• _EXERCÍCIOS A FAZER_:
a - Segundo a resenha sobre Inpariquipê, quantas composições o álbum reúne?
b - Duplique os registros, começando no início deles e terminando na linha que contém "21: (355, 266)", incluídas as duas pontas. Deixe as imagens fora da resposta.

Gênero: Experimental, Black Metal, Folk

Para quem gosta de: Papangu e Bríi

Ouça: Inpariquipê e Dundararaiê

8.0
8.0

Kaatayra: “Inpariquipê”

Ano: 2021

Selo: Independente

Gênero: Experimental, Black Metal, Folk

Para quem gosta de: Papangu e Bríi

Ouça: Inpariquipê e Dundararaiê

/ Por: Cleber Facchi 06/12/2021

A trilha bucólica apontada por Caio Lemos na imagem de capa de Toda História pela Frente (2020), último trabalho de estúdio do multi-instrumentista brasiliense como Kaatayra, está longe de chegar ao fim. Pouco mais de um ano após o lançamento do registro que revelou preciosidades como O Castigo Vem a Cavalo e Miséria da Sabedoria, o músico se reinventa por completo nas cinco composições que abastecem o experimental Inpariquipê (2021, Independente), obra que preserva a essência exploratória do material entregue há poucos meses, mas que utiliza de uma abordagem essencialmente ritualística e hipnótica.

• _Dados de rastreamento de coordenadas em pixels_:
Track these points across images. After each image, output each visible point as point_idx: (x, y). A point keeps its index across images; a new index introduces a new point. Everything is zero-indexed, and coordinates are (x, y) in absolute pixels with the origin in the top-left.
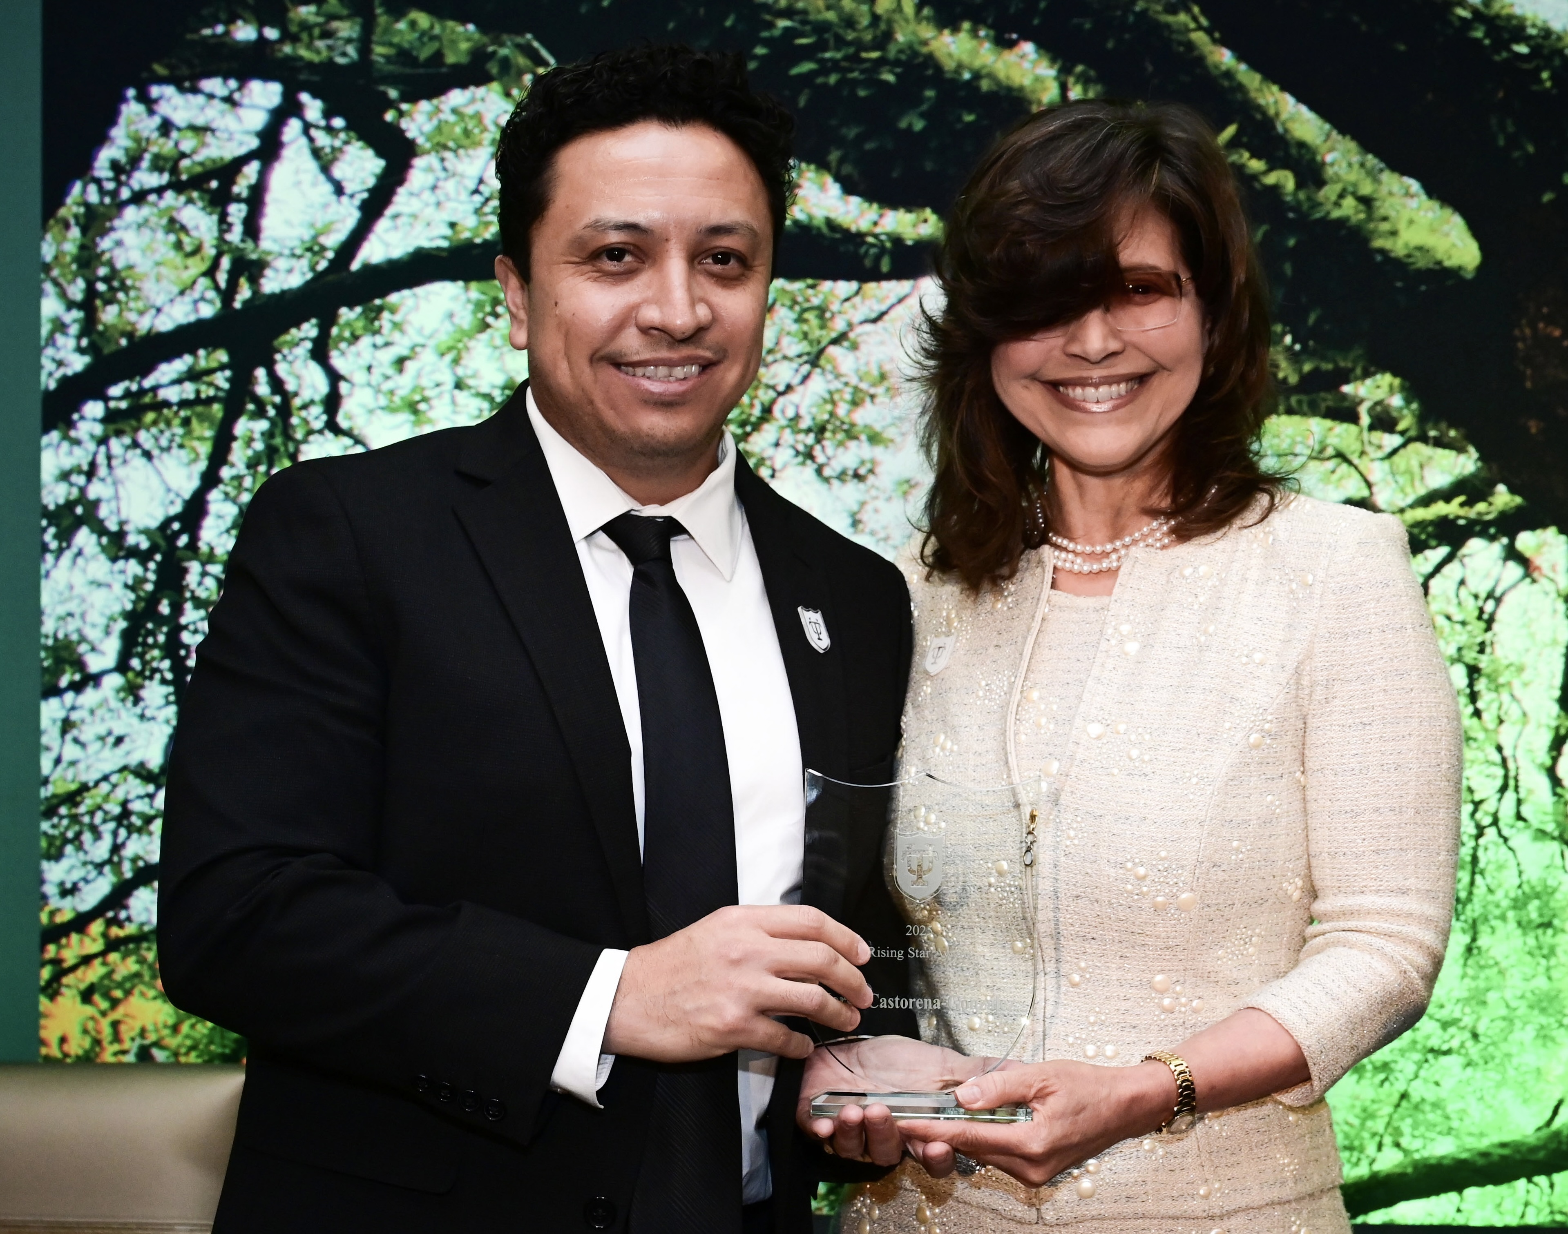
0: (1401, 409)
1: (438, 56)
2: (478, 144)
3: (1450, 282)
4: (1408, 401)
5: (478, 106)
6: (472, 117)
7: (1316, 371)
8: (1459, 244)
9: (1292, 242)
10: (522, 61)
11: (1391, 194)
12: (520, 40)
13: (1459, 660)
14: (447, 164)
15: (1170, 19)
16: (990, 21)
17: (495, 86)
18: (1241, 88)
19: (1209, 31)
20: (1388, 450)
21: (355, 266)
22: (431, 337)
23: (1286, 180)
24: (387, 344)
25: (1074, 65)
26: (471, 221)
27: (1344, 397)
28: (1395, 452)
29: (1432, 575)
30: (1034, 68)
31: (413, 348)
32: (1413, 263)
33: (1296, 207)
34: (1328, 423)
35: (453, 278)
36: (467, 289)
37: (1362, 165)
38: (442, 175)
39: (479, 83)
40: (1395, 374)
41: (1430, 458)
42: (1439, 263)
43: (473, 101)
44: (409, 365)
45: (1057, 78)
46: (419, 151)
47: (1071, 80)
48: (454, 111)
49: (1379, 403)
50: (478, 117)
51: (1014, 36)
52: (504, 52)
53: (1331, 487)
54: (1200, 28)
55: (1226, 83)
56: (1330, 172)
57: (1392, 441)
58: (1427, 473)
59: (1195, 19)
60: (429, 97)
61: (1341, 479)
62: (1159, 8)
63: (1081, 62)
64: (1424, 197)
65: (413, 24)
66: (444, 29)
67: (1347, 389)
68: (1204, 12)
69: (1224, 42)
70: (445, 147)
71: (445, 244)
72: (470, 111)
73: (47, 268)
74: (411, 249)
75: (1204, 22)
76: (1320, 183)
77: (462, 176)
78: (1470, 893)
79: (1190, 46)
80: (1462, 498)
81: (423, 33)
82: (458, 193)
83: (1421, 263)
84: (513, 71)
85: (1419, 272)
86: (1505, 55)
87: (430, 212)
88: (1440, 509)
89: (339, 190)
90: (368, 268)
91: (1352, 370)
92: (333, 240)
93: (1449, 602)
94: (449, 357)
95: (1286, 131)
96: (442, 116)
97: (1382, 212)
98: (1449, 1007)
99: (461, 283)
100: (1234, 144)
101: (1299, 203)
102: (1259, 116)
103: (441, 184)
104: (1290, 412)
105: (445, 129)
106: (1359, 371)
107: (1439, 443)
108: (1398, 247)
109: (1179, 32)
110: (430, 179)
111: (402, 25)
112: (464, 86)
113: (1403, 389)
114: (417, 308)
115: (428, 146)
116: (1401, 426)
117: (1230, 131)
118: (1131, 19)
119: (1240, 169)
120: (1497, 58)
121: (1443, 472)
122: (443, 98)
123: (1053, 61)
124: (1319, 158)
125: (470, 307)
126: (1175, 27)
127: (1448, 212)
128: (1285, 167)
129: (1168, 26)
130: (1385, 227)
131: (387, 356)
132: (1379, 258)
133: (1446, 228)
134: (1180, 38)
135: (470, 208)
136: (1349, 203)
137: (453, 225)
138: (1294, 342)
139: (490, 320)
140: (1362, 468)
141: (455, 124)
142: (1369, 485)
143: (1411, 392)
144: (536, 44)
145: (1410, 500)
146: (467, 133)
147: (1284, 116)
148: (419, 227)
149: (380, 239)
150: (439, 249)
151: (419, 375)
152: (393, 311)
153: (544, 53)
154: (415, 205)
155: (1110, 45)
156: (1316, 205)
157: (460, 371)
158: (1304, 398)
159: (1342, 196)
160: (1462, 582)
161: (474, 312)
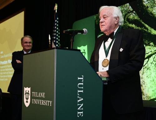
4: (153, 44)
7: (148, 43)
9: (147, 34)
11: (152, 30)
16: (132, 23)
28: (153, 48)
29: (155, 56)
34: (149, 46)
37: (150, 28)
40: (153, 42)
42: (155, 34)
55: (143, 24)
58: (155, 49)
64: (154, 30)
67: (150, 44)
76: (148, 30)
95: (146, 27)
104: (147, 46)
106: (151, 42)
107: (155, 47)
108: (152, 34)
116: (153, 46)
117: (143, 27)
118: (138, 21)
119: (144, 30)
123: (135, 25)
124: (148, 28)
128: (146, 29)
130: (152, 32)
136: (150, 31)
138: (147, 41)
142: (152, 50)
145: (154, 51)
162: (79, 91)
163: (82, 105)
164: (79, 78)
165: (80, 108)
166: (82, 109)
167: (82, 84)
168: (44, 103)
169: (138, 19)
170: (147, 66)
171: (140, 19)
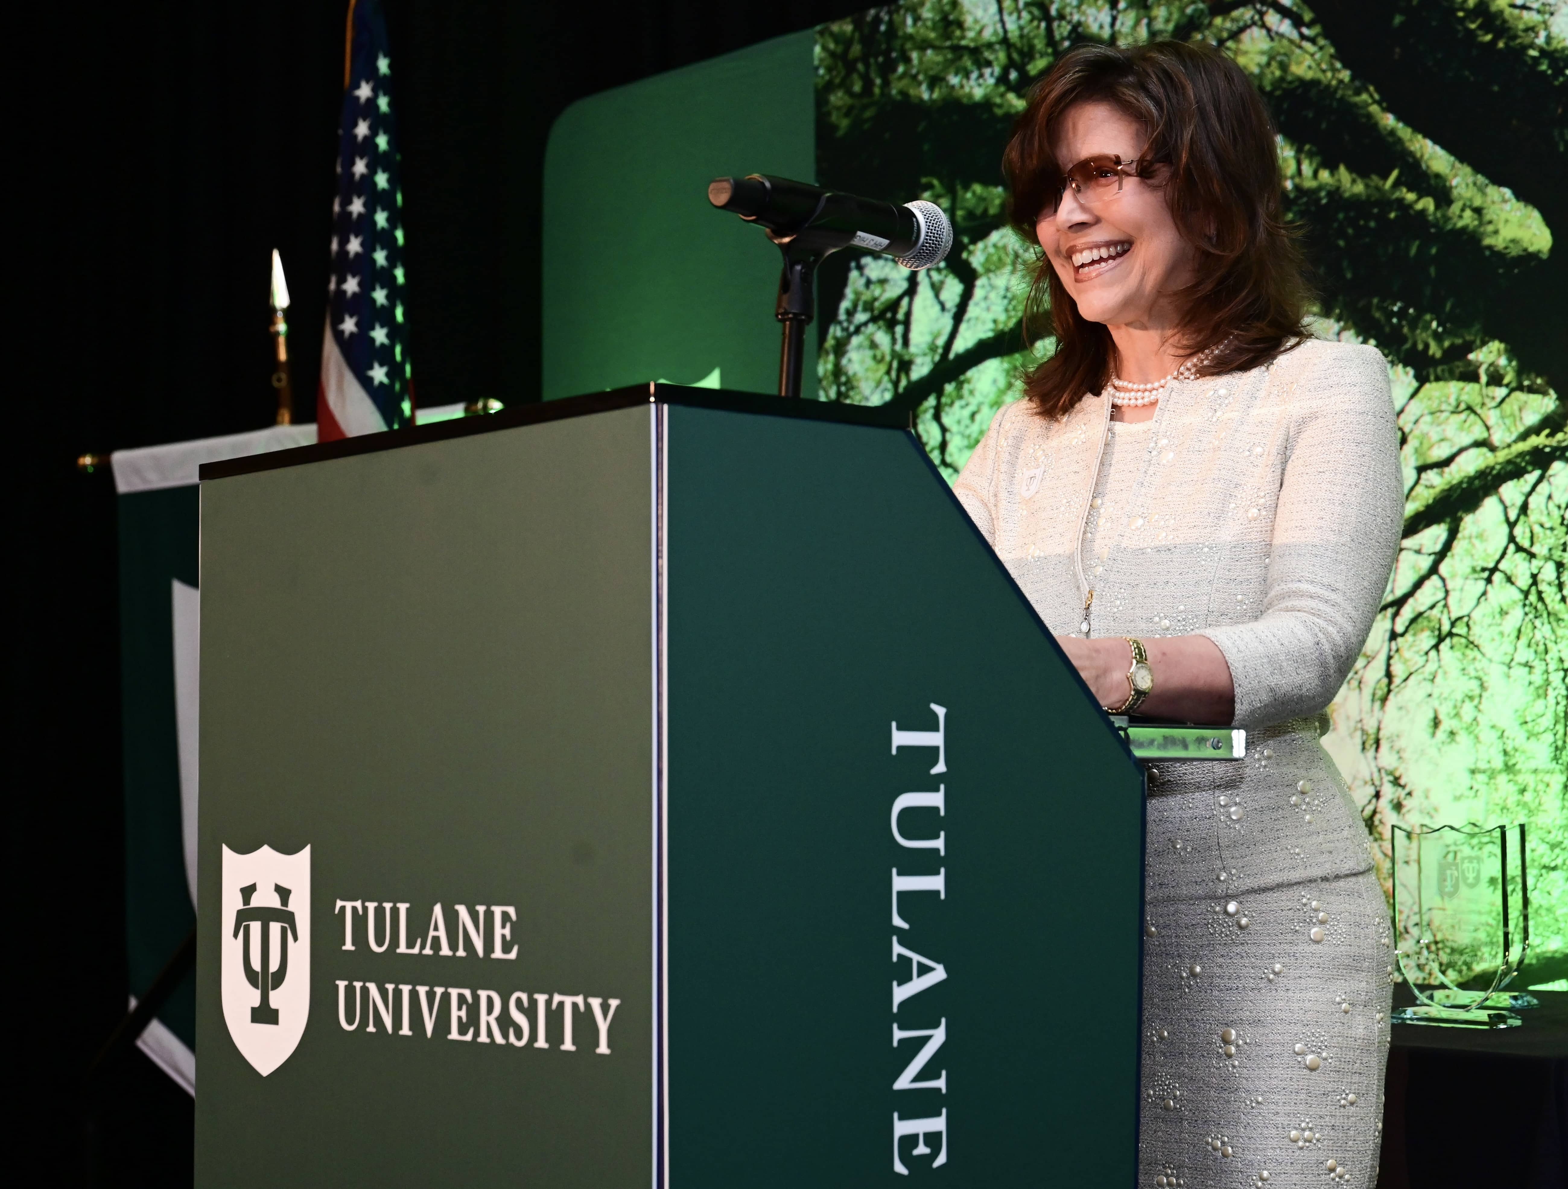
0: (1505, 367)
1: (986, 211)
2: (1006, 265)
3: (1533, 264)
4: (1510, 360)
5: (1004, 240)
6: (1001, 249)
7: (1452, 346)
8: (1538, 232)
9: (1434, 251)
11: (1493, 202)
13: (1549, 558)
14: (991, 282)
15: (1357, 99)
18: (1400, 141)
19: (1379, 103)
20: (1498, 400)
21: (952, 356)
22: (986, 396)
23: (1427, 204)
24: (967, 405)
25: (1304, 145)
26: (1003, 317)
27: (1470, 363)
28: (1503, 401)
29: (1529, 494)
31: (978, 406)
32: (1509, 253)
33: (1436, 225)
34: (1461, 384)
37: (1475, 184)
38: (989, 289)
40: (1501, 341)
41: (1526, 402)
42: (1525, 250)
43: (1001, 238)
44: (978, 417)
45: (1295, 157)
46: (978, 275)
47: (1303, 156)
48: (995, 246)
49: (1492, 364)
50: (1005, 248)
53: (1463, 434)
54: (1374, 101)
55: (1390, 139)
56: (1455, 193)
57: (1501, 392)
58: (1524, 415)
59: (1371, 96)
60: (982, 239)
61: (1470, 426)
62: (1351, 93)
64: (1514, 200)
65: (974, 193)
66: (987, 192)
67: (1471, 356)
68: (1377, 90)
69: (1388, 109)
70: (990, 271)
71: (991, 334)
72: (1000, 244)
73: (820, 381)
74: (975, 341)
75: (1377, 96)
76: (1449, 202)
77: (998, 288)
78: (1565, 742)
79: (1369, 116)
80: (1547, 431)
81: (979, 198)
82: (997, 300)
83: (1514, 252)
85: (1513, 258)
86: (1561, 79)
87: (984, 314)
88: (1535, 441)
89: (943, 308)
90: (958, 357)
91: (1474, 342)
92: (941, 342)
93: (1541, 513)
95: (1428, 167)
96: (988, 250)
97: (1487, 218)
98: (1554, 832)
100: (1397, 184)
101: (1437, 219)
102: (1411, 160)
103: (988, 295)
104: (1438, 379)
105: (990, 259)
106: (1478, 342)
107: (1531, 390)
108: (1498, 242)
109: (1362, 107)
110: (984, 293)
111: (969, 195)
112: (997, 228)
113: (1507, 351)
114: (980, 379)
115: (982, 271)
116: (1506, 381)
117: (1395, 174)
118: (1335, 104)
119: (1400, 201)
120: (1556, 83)
121: (1534, 412)
122: (988, 238)
123: (1292, 145)
124: (1448, 184)
125: (1004, 374)
126: (1360, 105)
127: (1530, 208)
128: (1428, 194)
129: (1355, 105)
130: (1490, 228)
131: (967, 412)
132: (1487, 253)
133: (1529, 222)
134: (1362, 112)
135: (1002, 308)
136: (1468, 213)
137: (995, 322)
138: (1438, 325)
139: (1013, 381)
140: (1483, 416)
141: (994, 254)
142: (1488, 428)
143: (1512, 353)
145: (1514, 436)
146: (1000, 259)
147: (1426, 157)
148: (980, 325)
149: (962, 336)
150: (989, 338)
151: (981, 424)
152: (969, 383)
154: (977, 312)
155: (1324, 126)
156: (1447, 219)
158: (1445, 367)
159: (1463, 210)
160: (1550, 497)
161: (1006, 377)
162: (901, 883)
163: (939, 1036)
164: (901, 738)
165: (921, 1076)
166: (941, 1083)
167: (936, 799)
168: (505, 1021)
169: (1334, 83)
170: (1438, 602)
171: (1357, 83)
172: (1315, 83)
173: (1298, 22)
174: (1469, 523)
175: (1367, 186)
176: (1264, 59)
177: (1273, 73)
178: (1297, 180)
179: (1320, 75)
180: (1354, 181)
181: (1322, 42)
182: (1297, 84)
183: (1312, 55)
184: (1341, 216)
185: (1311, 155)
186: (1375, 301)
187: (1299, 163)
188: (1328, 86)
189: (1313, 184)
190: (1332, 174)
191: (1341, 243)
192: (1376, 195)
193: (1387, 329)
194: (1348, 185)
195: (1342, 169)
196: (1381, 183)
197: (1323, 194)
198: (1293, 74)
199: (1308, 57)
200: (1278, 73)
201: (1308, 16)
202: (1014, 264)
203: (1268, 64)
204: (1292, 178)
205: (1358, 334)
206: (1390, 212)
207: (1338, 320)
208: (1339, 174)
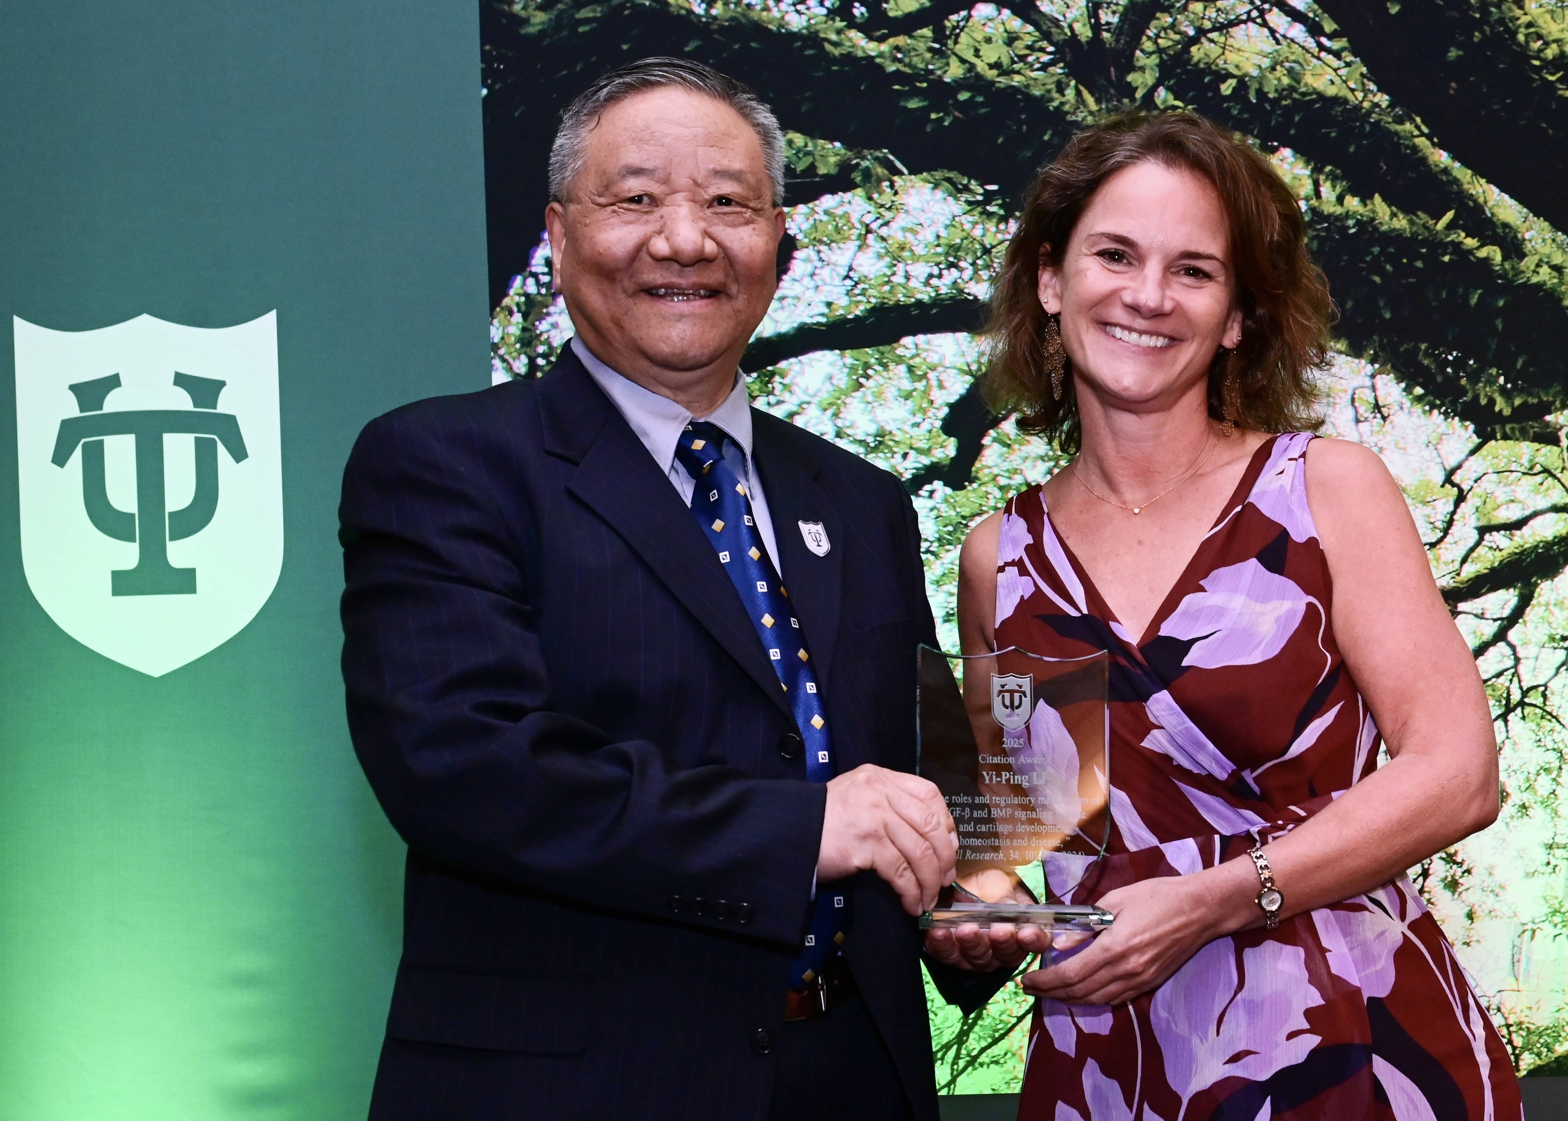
1: (812, 167)
2: (848, 238)
5: (846, 208)
6: (841, 217)
7: (1524, 404)
9: (1501, 303)
10: (880, 171)
12: (878, 154)
14: (822, 255)
15: (1399, 128)
16: (1255, 132)
17: (859, 191)
18: (1456, 181)
19: (1429, 137)
22: (815, 395)
23: (1494, 253)
24: (779, 402)
25: (1324, 167)
26: (844, 301)
27: (1548, 424)
30: (1292, 169)
31: (800, 405)
33: (1504, 276)
34: (1536, 445)
35: (831, 348)
36: (843, 356)
37: (1554, 240)
38: (819, 264)
39: (845, 190)
43: (842, 203)
45: (1311, 176)
46: (799, 245)
47: (1322, 178)
48: (826, 212)
50: (846, 216)
51: (1276, 144)
52: (865, 164)
53: (1539, 497)
54: (1422, 134)
55: (1444, 178)
56: (1528, 246)
59: (1418, 127)
60: (806, 201)
61: (1547, 489)
62: (1390, 120)
63: (1330, 164)
66: (816, 146)
67: (1548, 418)
69: (1441, 146)
70: (821, 242)
71: (823, 320)
72: (839, 212)
73: (495, 347)
74: (795, 325)
75: (1425, 130)
76: (1522, 256)
77: (835, 265)
79: (1415, 149)
81: (799, 150)
82: (833, 279)
84: (873, 179)
87: (810, 293)
90: (760, 340)
91: (1553, 402)
94: (830, 412)
95: (1492, 214)
96: (817, 217)
99: (837, 352)
100: (1451, 226)
101: (1505, 270)
102: (1471, 204)
103: (818, 271)
104: (1505, 437)
105: (820, 227)
106: (1558, 403)
109: (1406, 138)
110: (809, 268)
112: (834, 192)
114: (802, 373)
115: (806, 240)
117: (1450, 215)
118: (1368, 128)
119: (1457, 246)
122: (817, 202)
123: (1307, 163)
124: (1519, 236)
125: (846, 370)
126: (1403, 134)
129: (1396, 133)
135: (843, 290)
136: (1545, 270)
137: (829, 304)
138: (1506, 382)
139: (862, 380)
140: (1563, 480)
141: (828, 223)
144: (891, 157)
146: (838, 230)
147: (1491, 203)
148: (802, 306)
149: (772, 318)
150: (818, 324)
152: (783, 377)
153: (898, 164)
154: (798, 289)
155: (1352, 149)
156: (1518, 272)
157: (840, 423)
158: (1516, 426)
159: (1538, 265)
161: (849, 375)
169: (1366, 105)
170: (1506, 670)
171: (1398, 111)
172: (1337, 100)
173: (1314, 30)
174: (1545, 590)
175: (1412, 223)
176: (1266, 63)
177: (1279, 80)
178: (1314, 202)
179: (1344, 93)
180: (1393, 215)
181: (1350, 58)
182: (1314, 96)
183: (1335, 70)
184: (1376, 250)
185: (1334, 178)
186: (1423, 346)
187: (1316, 184)
188: (1358, 108)
189: (1339, 210)
190: (1364, 202)
191: (1377, 279)
192: (1423, 235)
193: (1439, 379)
194: (1387, 218)
195: (1377, 198)
196: (1431, 222)
197: (1351, 222)
198: (1306, 85)
199: (1330, 70)
200: (1286, 81)
201: (1329, 26)
202: (863, 238)
203: (1273, 69)
204: (1307, 199)
205: (1399, 380)
206: (1444, 255)
207: (1372, 362)
208: (1373, 204)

• _RESPOSTAS_:
a - O álbum reúne cinco composições.

b -
Track these points across images. After each image, output each visible point as point_idx: (x, y). A point keeps its index across images; a new index introduces a new point. Everything is zero-indexed, and coordinates are (x, y) in absolute pixels with the origin in the top-left.
0: (1401, 409)
1: (438, 56)
2: (478, 144)
3: (1450, 282)
4: (1408, 401)
5: (478, 106)
6: (472, 117)
7: (1316, 371)
8: (1459, 244)
9: (1292, 242)
10: (522, 61)
11: (1391, 194)
12: (520, 40)
13: (1459, 660)
14: (447, 164)
15: (1170, 19)
16: (990, 21)
17: (495, 86)
18: (1241, 88)
19: (1209, 31)
20: (1388, 450)
21: (355, 266)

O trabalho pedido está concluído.